An infectious disease, phytophthora ramorum - which devastates native trees - has been ripping through Nidd Gorge.
As a result, some of the woodland has been issued with a Statutory Plant Health Notice from Forestry England ordering it to fell the affected larch trees.
This is not the sort of intervention the Woodland Trust undertakes lightly.
Paul Bunton, community engagement officer from the Woodland Trust, said: “It is devastating news for our site team and visitors that we are having to reluctantly fell these diseased trees at Nidd Gorge to protect others.
"Phytophthora ramorum, while of no risk to the public, is one of the biggest threats to our native tree species at the site.
“Nidd Gorge is and will remain a really popular and cherished woodland close to Harrogate and Knaresborough and we ask the public to bear with us while we carry out the work.
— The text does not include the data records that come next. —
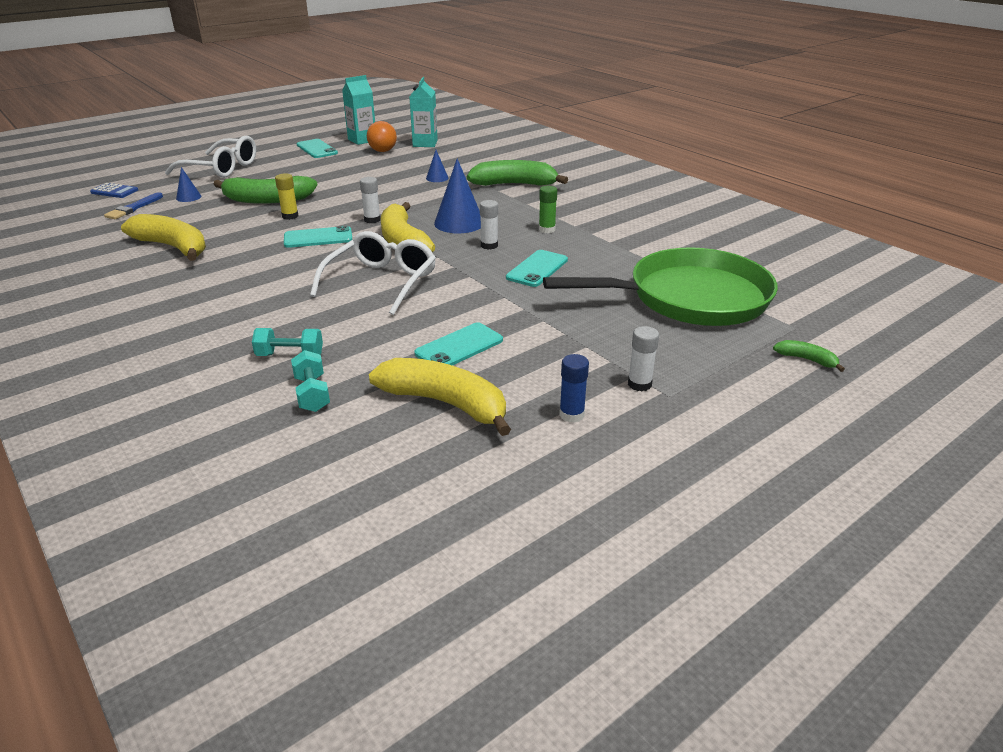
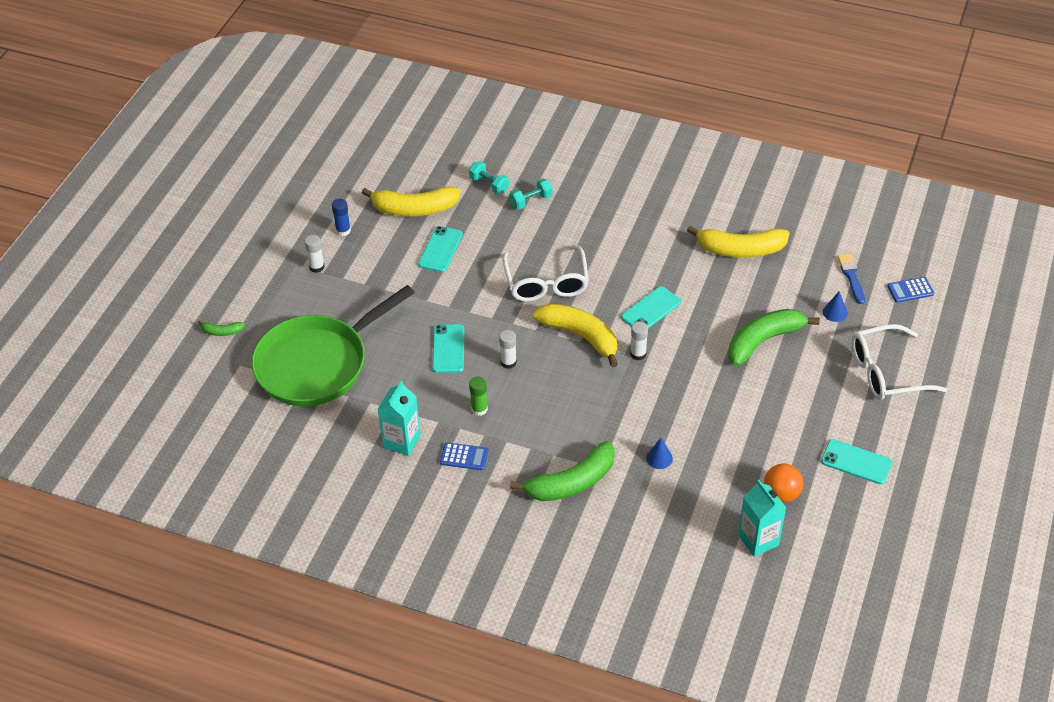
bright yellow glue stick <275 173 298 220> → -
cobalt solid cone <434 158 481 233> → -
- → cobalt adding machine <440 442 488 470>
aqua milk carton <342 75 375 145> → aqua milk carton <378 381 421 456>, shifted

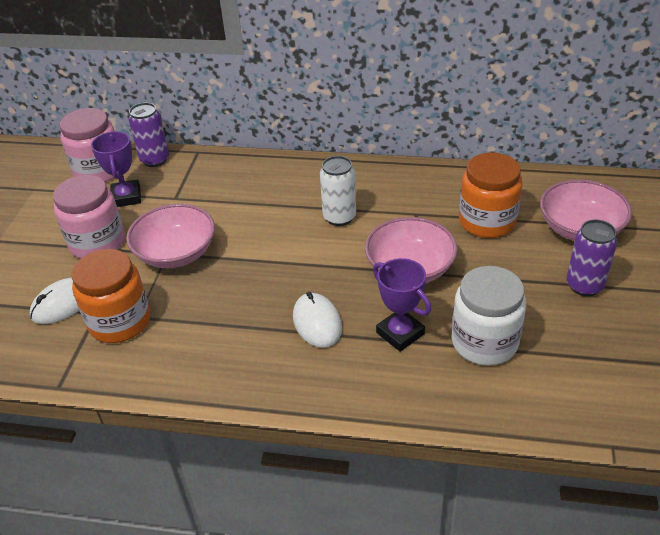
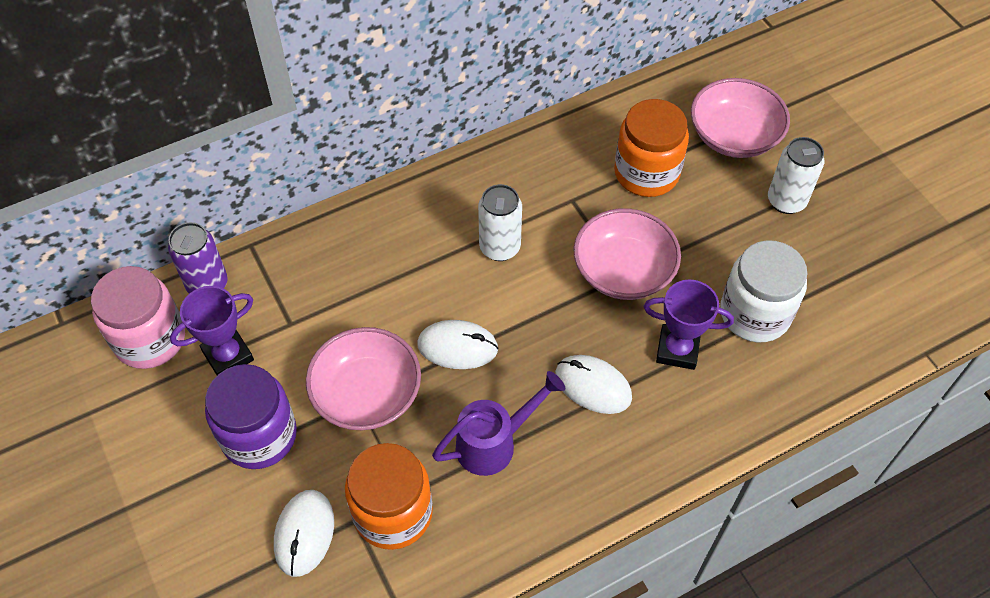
- → snow-white computer mouse <417 320 498 369>
- → purple sprinkling can <432 371 565 476>
pink jar <53 175 125 258> → purple jar <205 364 297 469>
purple can <566 220 617 296> → snow-white can <768 137 824 214>
purple prize cup <91 131 141 207> → purple prize cup <170 286 254 375>, 75 degrees counterclockwise

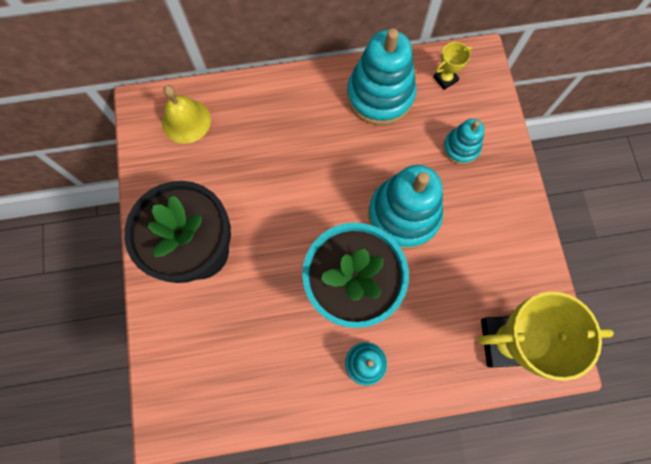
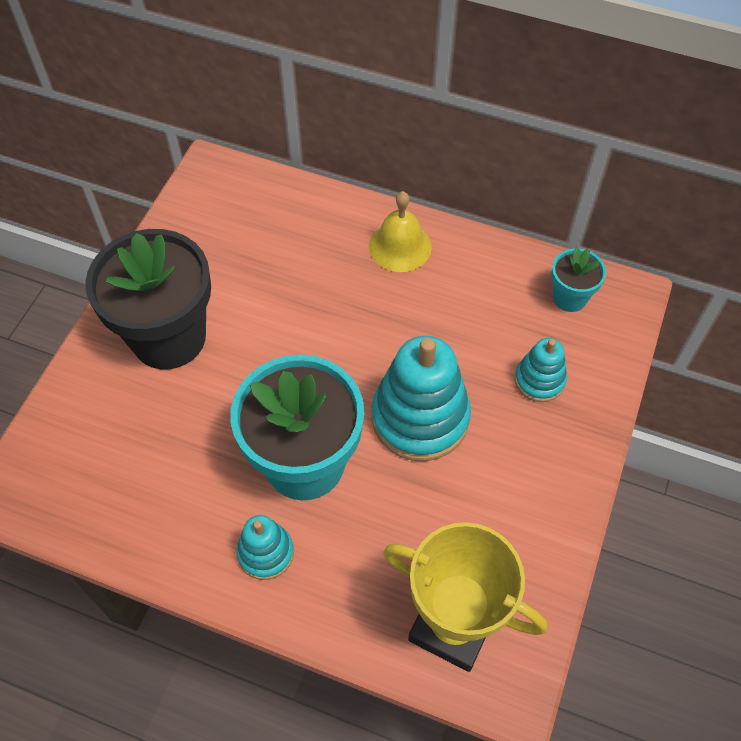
aqua stacking toy <347 29 416 125> → -
bright yellow school bell <162 85 211 144> → bright yellow school bell <369 191 432 272>, shifted
bright yellow prize cup <434 42 472 90> → aqua potted plant <551 247 606 312>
“Our community events are a great opportunity for people to find out more before the work starts, especially those who visit the woodland on a regular basis.”
Although Larch is not native to the UK, the disease particularly attacks these trees and is a fungal like organism which spreads easily between tree plantations.
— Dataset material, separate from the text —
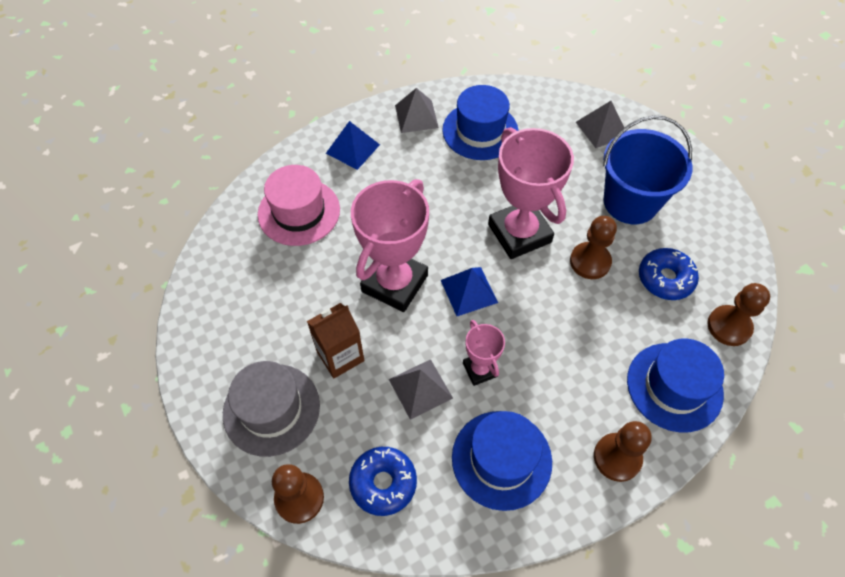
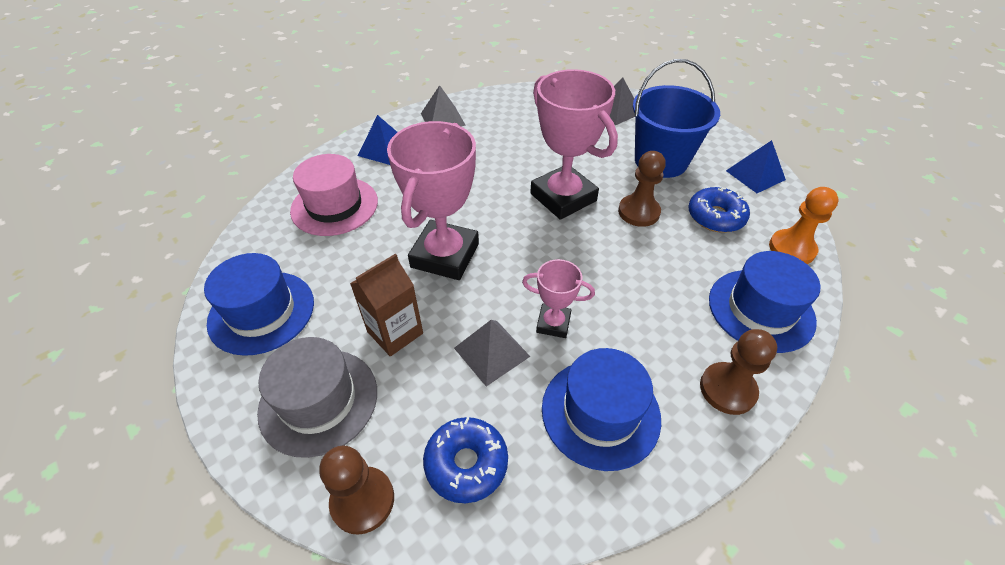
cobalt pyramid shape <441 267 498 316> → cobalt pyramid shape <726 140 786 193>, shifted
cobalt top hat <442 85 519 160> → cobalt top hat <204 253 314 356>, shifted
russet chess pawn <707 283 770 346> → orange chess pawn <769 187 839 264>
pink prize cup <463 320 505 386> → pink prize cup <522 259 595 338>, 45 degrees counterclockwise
Once detected in a woodland, felling is the best way to prevent the disease spreading further.
This will mean some of the footpaths will need to be closed this spring and summer whilst the works are taking place.
The Trust is holding a drop-in session this weekend to let people know about these significant works.
Taking place at Bilton Community Centre on Saturday, April 30 from 10am and 4pm. It will be an opportunity to quiz trust staff about Nidd Gorge and the wider work of the woodland charity.